Sunetra: But decided instead to take up a much lower paying job in order to public law and human rights and that's very inspiring to me and I know that's exactly what my father would have liked.
Alex: She now works as an immigration lawyer.
Sunetra: It really arose from within her. It makes me believe that people… you know, that we are good. That we tend towards being good. And if all things are equal, we do not move towards positions of greed.
Alex: Doing what you feel in your heart to be right – not because of the trappings or how it looks on the outside – that’s the legacy of Dhruba Gupta. One of them, anyway.
Sunetra: One of the things I took from my father was very much that an unexamined life was not worth living, and also, that you have to stand up for what you believe in. And I think that that's the central thread. You have to stand up for what you believe in. And, and you have to endure the costs of that.
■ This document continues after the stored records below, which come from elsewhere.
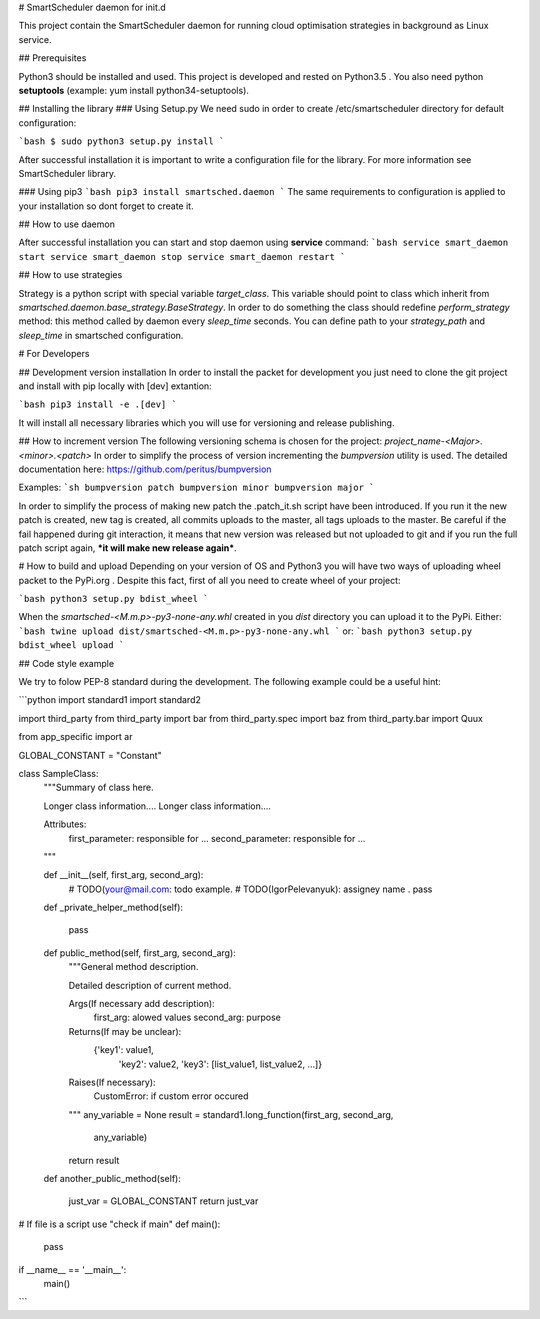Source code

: # SmartScheduler daemon for init.d

This project contain the SmartScheduler daemon for running cloud optimisation strategies in background as Linux service. 

## Prerequisites

Python3 should be installed and used. This project is developed and rested on Python3.5 . You also need python **setuptools** (example: yum install python34-setuptools).

## Installing the library
### Using Setup.py
We need sudo in order to create /etc/smartscheduler directory for default configuration:

```bash
$ sudo python3 setup.py install
```

After successful installation it is important to write a configuration file for the library. For more information see SmartScheduler library.

### Using pip3
```bash
pip3 install smartsched.daemon
```
The same requirements to configuration is applied to your installation so dont forget to create it.

## How to use daemon

After successful installation you can start and stop daemon using **service** command:
```bash
service smart_daemon start
service smart_daemon stop
service smart_daemon restart
```

## How to use strategies

Strategy is a python script with special variable *target_class*. This variable should point to class which inherit from *smartsched.daemon.base_strategy.BaseStrategy*. In order to do something the class should redefine *perform_strategy* method: this method called by daemon every *sleep_time* seconds. You can define path to your *strategy_path* and *sleep_time* in smartsched configuration.

# For Developers

## Development version installation
In order to install the packet for development you just need to clone the git project and install with pip locally with [dev] extantion:

```bash
pip3 install -e .[dev]
```

It will install all necessary libraries which you will use for versioning and release publishing.

## How to increment version
The following versioning schema is chosen for the project: `project_name-<Major>.<minor>.<patch>`
In order to simplify the process of version incrementing the *bumpversion* utility is used. The detailed documentation here: https://github.com/peritus/bumpversion

Examples:
```sh
bumpversion patch
bumpversion minor
bumpversion major
```

In order to simplify the process of making new patch the .patch_it.sh script have been introduced. If you run it the new patch is created, new tag is created, all commits uploads to the master, all tags uploads to the master. Be careful if the fail happened during git interaction, it means that new version was released but not uploaded to git and if you run the full patch script again, ***it will make new release again***.

# How to build and upload
Depending on your version of OS and Python3 you will have two ways of uploading wheel packet to the PyPi.org . Despite this fact, first of all you need to create wheel of your project:

```bash
python3 setup.py bdist_wheel
```

When the `smartsched-<M.m.p>-py3-none-any.whl` created in you *dist* directory you can upload it to the PyPi. Either:
```bash
twine upload dist/smartsched-<M.m.p>-py3-none-any.whl
```
or:
```bash
python3 setup.py bdist_wheel upload
```

## Code style example

We try to folow PEP-8 standard during the development. The following example could be a useful hint:

```python
import standard1
import standard2

import third_party
from third_party import bar
from third_party.spec import baz
from third_party.bar import Quux


from app_specific import ar

GLOBAL_CONSTANT = "Constant"


class SampleClass:
    """Summary of class here.

    Longer class information....
    Longer class information....

    Attributes:
        first_parameter: responsible for ...
        second_parameter: responsible for ...
    """

    def __init__(self, first_arg, second_arg):
        # TODO(your@mail.com: todo example.
        # TODO(IgorPelevanyuk): assigney name .
        pass

    def _private_helper_method(self):

        pass

    def public_method(self, first_arg, second_arg):
        """General method description.

        Detailed description of current method.

        Args(If necessary add description):
            first_arg: alowed values
            second_arg: purpose

        Returns(If may be unclear):
            {'key1': value1,
             'key2': value2,
             'key3': [list_value1, list_value2, ...]}

        Raises(If necessary):
            CustomError: if custom error occured

        """
        any_variable = None
        result = standard1.long_function(first_arg, second_arg,
                                         any_variable)
        return result

    def another_public_method(self):

        just_var = GLOBAL_CONSTANT
        return just_var


# If file is a script use "check if main"
def main():
    pass

if __name__ == '__main__':
    main()
```


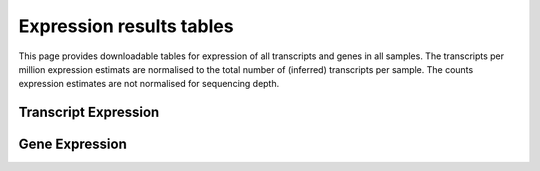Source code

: =========================
Expression results tables
=========================

This page provides downloadable tables for expression of all
transcripts and genes in all samples. The transcripts per million
expression estimats are normalised to the total number of (inferred)
transcripts per sample. The counts expression estimates are not
normalised for sequencing depth.


Transcript Expression
=====================

.. report:: Results.SleuthTpmAll
   :render: xls-table
   :groupby: track
   :force:


   Transcripts per million per sample

.. report:: Results.SleuthCountsAll
   :render: xls-table
   :groupby: track
   :force:

   Counts per sample


Gene Expression
===============

.. report:: Results.SleuthTpmAllGenes
   :render: xls-table
   :groupby: track
   :force:


   Transcripts per million per sample

.. report:: Results.SleuthCountsAllGenes
   :render: xls-table
   :groupby: track
   :force:

   Counts per sample
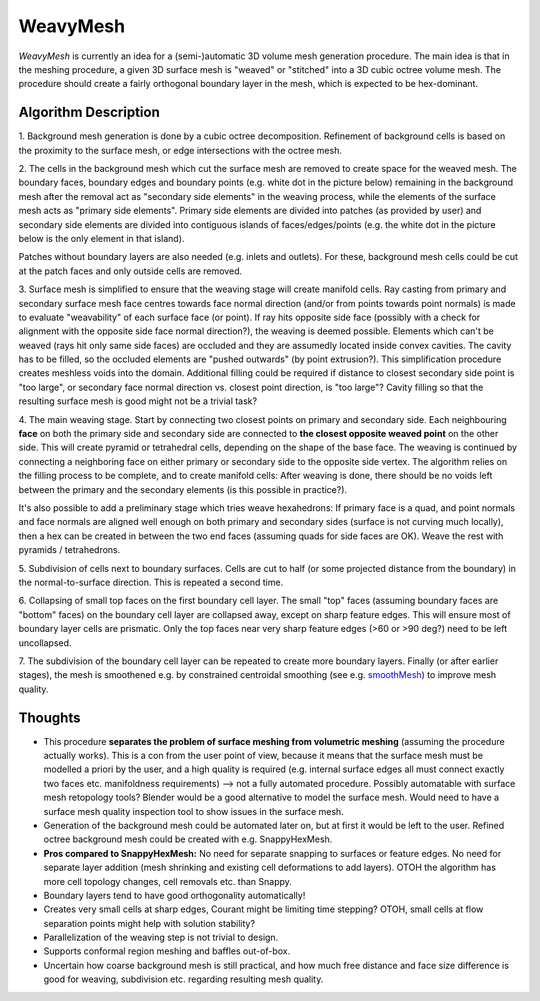 WeavyMesh
=========

*WeavyMesh* is currently an idea for a (semi-)automatic 3D volume mesh
generation procedure. The main idea is that in the meshing procedure,
a given 3D surface mesh is "weaved" or "stitched" into a 3D cubic octree
volume mesh. The procedure should create a fairly orthogonal boundary
layer in the mesh, which is expected to be hex-dominant.

Algorithm Description
---------------------

1. Background mesh generation is done by a cubic octree
decomposition. Refinement of background cells is based on the
proximity to the surface mesh, or edge intersections with the octree
mesh.

.. image:: images/weavy_algorithm_01.png

.. image:: images/weavy_algorithm_02.png

2. The cells in the background mesh which cut the surface mesh are
removed to create space for the weaved mesh. The boundary faces,
boundary edges and boundary points (e.g. white dot in the picture
below) remaining in the background mesh after the removal act as
"secondary side elements" in the weaving process, while the elements
of the surface mesh acts as "primary side elements".
Primary side elements are divided into patches (as provided by user)
and secondary side elements are divided into contiguous islands of
faces/edges/points (e.g. the white dot in the picture below is the
only element in that island).

Patches without boundary layers are also needed (e.g. inlets and
outlets). For these, background mesh cells could be cut at the patch
faces and only outside cells are removed.

.. image:: images/weavy_algorithm_03.png

3. Surface mesh is simplified to ensure that the weaving stage will
create manifold cells. Ray casting from primary and secondary surface
mesh face centres towards face normal direction (and/or from points
towards point normals) is made to evaluate "weavability" of each
surface face (or point). If ray hits opposite side face (possibly with
a check for alignment with the opposite side face normal direction?),
the weaving is deemed possible. Elements which can't be weaved (rays
hit only same side faces) are occluded and they are assumedly located
inside convex cavities. The cavity has to be filled, so the occluded
elements are "pushed outwards" (by point extrusion?). This
simplification procedure creates meshless voids into the domain.
Additional filling could be required if distance to closest secondary
side point is "too large", or secondary face normal direction
vs. closest point direction, is "too large"? Cavity filling so that
the resulting surface mesh is good might not be a trivial task?

.. image:: images/weavy_algorithm_04.png

4. The main weaving stage. Start by connecting two closest points on
primary and secondary side. Each neighbouring **face** on both the
primary side and secondary side are connected to **the closest
opposite weaved point** on the other side. This will create pyramid or
tetrahedral cells, depending on the shape of the base face. The
weaving is continued by connecting a neighboring face on either
primary or secondary side to the opposite side vertex. The algorithm
relies on the filling process to be complete, and to create manifold
cells: After weaving is done, there should be no voids left between
the primary and the secondary elements (is this possible in
practice?).

It's also possible to add a preliminary stage which tries weave
hexahedrons: If primary face is a quad, and point normals and face
normals are aligned well enough on both primary and secondary sides
(surface is not curving much locally), then a hex can be created in
between the two end faces (assuming quads for side faces are
OK). Weave the rest with pyramids / tetrahedrons.

.. image:: images/weavy_algorithm_05.png

5. Subdivision of cells next to boundary surfaces. Cells are cut to
half (or some projected distance from the boundary) in the
normal-to-surface direction. This is repeated a second time.

.. image:: images/weavy_algorithm_06.png

.. image:: images/weavy_algorithm_07.png

6. Collapsing of small top faces on the first boundary cell layer. The
small "top" faces (assuming boundary faces are "bottom" faces) on the
boundary cell layer are collapsed away, except on sharp feature
edges. This will ensure most of boundary layer cells are
prismatic. Only the top faces near very sharp feature edges (>60 or
>90 deg?) need to be left uncollapsed.

.. image:: images/weavy_algorithm_08.png

7. The subdivision of the boundary cell layer can be repeated to
create more boundary layers. Finally (or after earlier stages), the
mesh is smoothened e.g. by constrained centroidal smoothing (see e.g.
`smoothMesh <https://github.com/tkeskita/smoothMesh>`_) to improve
mesh quality.

.. image:: images/weavy_algorithm_09.png

Thoughts
--------

- This procedure **separates the problem of surface meshing from
  volumetric meshing** (assuming the procedure actually works).
  This is a con from the user point of view, because it means that the
  surface mesh must be modelled a priori by the user, and a high
  quality is required (e.g. internal surface edges all must connect
  exactly two faces etc. manifoldness requirements) --> not a fully
  automated procedure. Possibly automatable with surface mesh
  retopology tools? Blender would be a good alternative to model the
  surface mesh. Would need to have a surface mesh quality inspection
  tool to show issues in the surface mesh.

- Generation of the background mesh could be automated later on, but
  at first it would be left to the user. Refined octree background
  mesh could be created with e.g. SnappyHexMesh.

- **Pros compared to SnappyHexMesh:** No need for separate snapping to
  surfaces or feature edges. No need for separate layer addition (mesh
  shrinking and existing cell deformations to add layers). OTOH the
  algorithm has more cell topology changes, cell removals etc. than
  Snappy.

- Boundary layers tend to have good orthogonality automatically!

- Creates very small cells at sharp edges, Courant might be limiting time
  stepping? OTOH, small cells at flow separation points might help with
  solution stability?

- Parallelization of the weaving step is not trivial to design.

- Supports conformal region meshing and baffles out-of-box.

- Uncertain how coarse background mesh is still practical, and how
  much free distance and face size difference is good for weaving,
  subdivision etc. regarding resulting mesh quality.
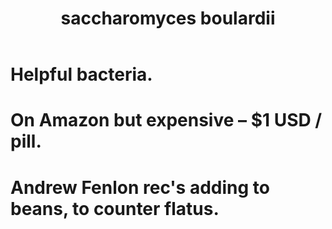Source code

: :PROPERTIES:
:ID:       c696e936-85a8-4b96-ae4b-cbba6fe64645
:END:
#+title: saccharomyces boulardii
* Helpful bacteria.
* On Amazon but expensive -- $1 USD / pill.
* Andrew Fenlon rec's adding to beans, to counter flatus.
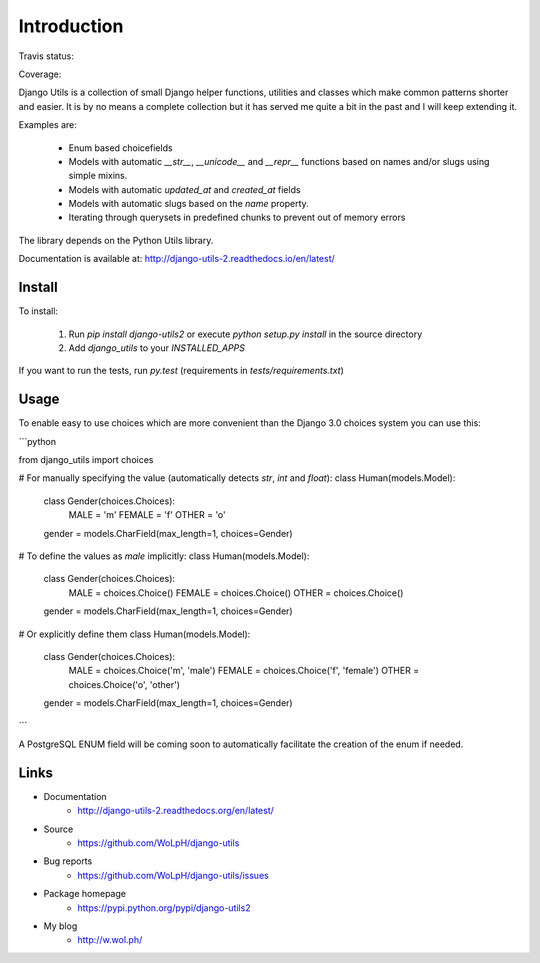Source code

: Introduction
============

Travis status:

.. image:: https://travis-ci.org/WoLpH/django-utils.png?branch=master
  :target: https://travis-ci.org/WoLpH/django-utils

Coverage:

.. image:: https://coveralls.io/repos/WoLpH/django-utils/badge.png?branch=master
  :target: https://coveralls.io/r/WoLpH/django-utils?branch=master

Django Utils is a collection of small Django helper functions, utilities and
classes which make common patterns shorter and easier. It is by no means a
complete collection but it has served me quite a bit in the past and I will
keep extending it.

Examples are:

 - Enum based choicefields
 - Models with automatic `__str__`, `__unicode__` and `__repr__` functions
   based on names and/or slugs using simple mixins.
 - Models with automatic `updated_at` and `created_at` fields
 - Models with automatic slugs based on the `name` property.
 - Iterating through querysets in predefined chunks to prevent out of memory
   errors

The library depends on the Python Utils library.

Documentation is available at: http://django-utils-2.readthedocs.io/en/latest/

Install
-------

To install:

 1. Run `pip install django-utils2` or execute `python setup.py install` in the source directory
 2. Add `django_utils` to your `INSTALLED_APPS`
 
If you want to run the tests, run `py.test` (requirements in `tests/requirements.txt`)


Usage
-----

To enable easy to use choices which are more convenient than the Django 3.0 choices system you can use this:

```python

from django_utils import choices


# For manually specifying the value (automatically detects `str`, `int` and `float`):
class Human(models.Model):
    class Gender(choices.Choices):
        MALE = 'm'
        FEMALE = 'f'
        OTHER = 'o'

    gender = models.CharField(max_length=1, choices=Gender)


# To define the values as `male` implicitly:
class Human(models.Model):
    class Gender(choices.Choices):
        MALE = choices.Choice()
        FEMALE = choices.Choice()
        OTHER = choices.Choice()

    gender = models.CharField(max_length=1, choices=Gender)


# Or explicitly define them
class Human(models.Model):
    class Gender(choices.Choices):
        MALE = choices.Choice('m', 'male')
        FEMALE = choices.Choice('f', 'female')
        OTHER = choices.Choice('o', 'other')

    gender = models.CharField(max_length=1, choices=Gender)

```

A PostgreSQL ENUM field will be coming soon to automatically facilitate the creation of the enum if needed.

Links
-----

* Documentation
    - http://django-utils-2.readthedocs.org/en/latest/
* Source
    - https://github.com/WoLpH/django-utils
* Bug reports 
    - https://github.com/WoLpH/django-utils/issues
* Package homepage
    - https://pypi.python.org/pypi/django-utils2
* My blog
    - http://w.wol.ph/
Alex: Sunetra has been active in calling out the harms of lockdown during the pandemic. She’s one of the founders of Collateral Global, a charity which documents the effects of covid policies.
Sunetra: And it was this incredible loss, and I had to kind of deal with that loss. And I had young children at the time. And, you know, how do you put all that together? And I think the way I put it together at that point was just by thinking, I was so lucky to have this person as a parent. And at the time, you know, when I needed him, and now I don't have him anymore, but I've not lost anything. Those memories are permanent.
Dhruba passed away in 2004 at the age of 69.
Alex: Sunetra will often still listen to her father singing in the mornings – she has plenty of recordings of his songs.
Sunetra: I just feel incredibly lucky. I just… it makes me feel blessed. It just simply makes me feel so extraordinarily lucky to have had that person in my life.
Alex: Listening to Sunetra talking about the relationship she had with her father is a heartwarming experience. It appears to have been characterised by mutual love and respect that was felt and didn’t need to be said. Parents are so often focused on the achievements of their children. But Dhruba wanted something more profound for his daughter: happiness and self-actualisation. Giving Sunetra the space to be the person she wanted to become has obviously helped her to achieve success in life. But, most importantly, success on her own terms. This is something which she has passed on to her daughters. She has been supportive of the choices they have made and has allowed them the same freedom she was afforded. Ultimately, by being such an influential role model, Dhruba has created a role model in Sunetra.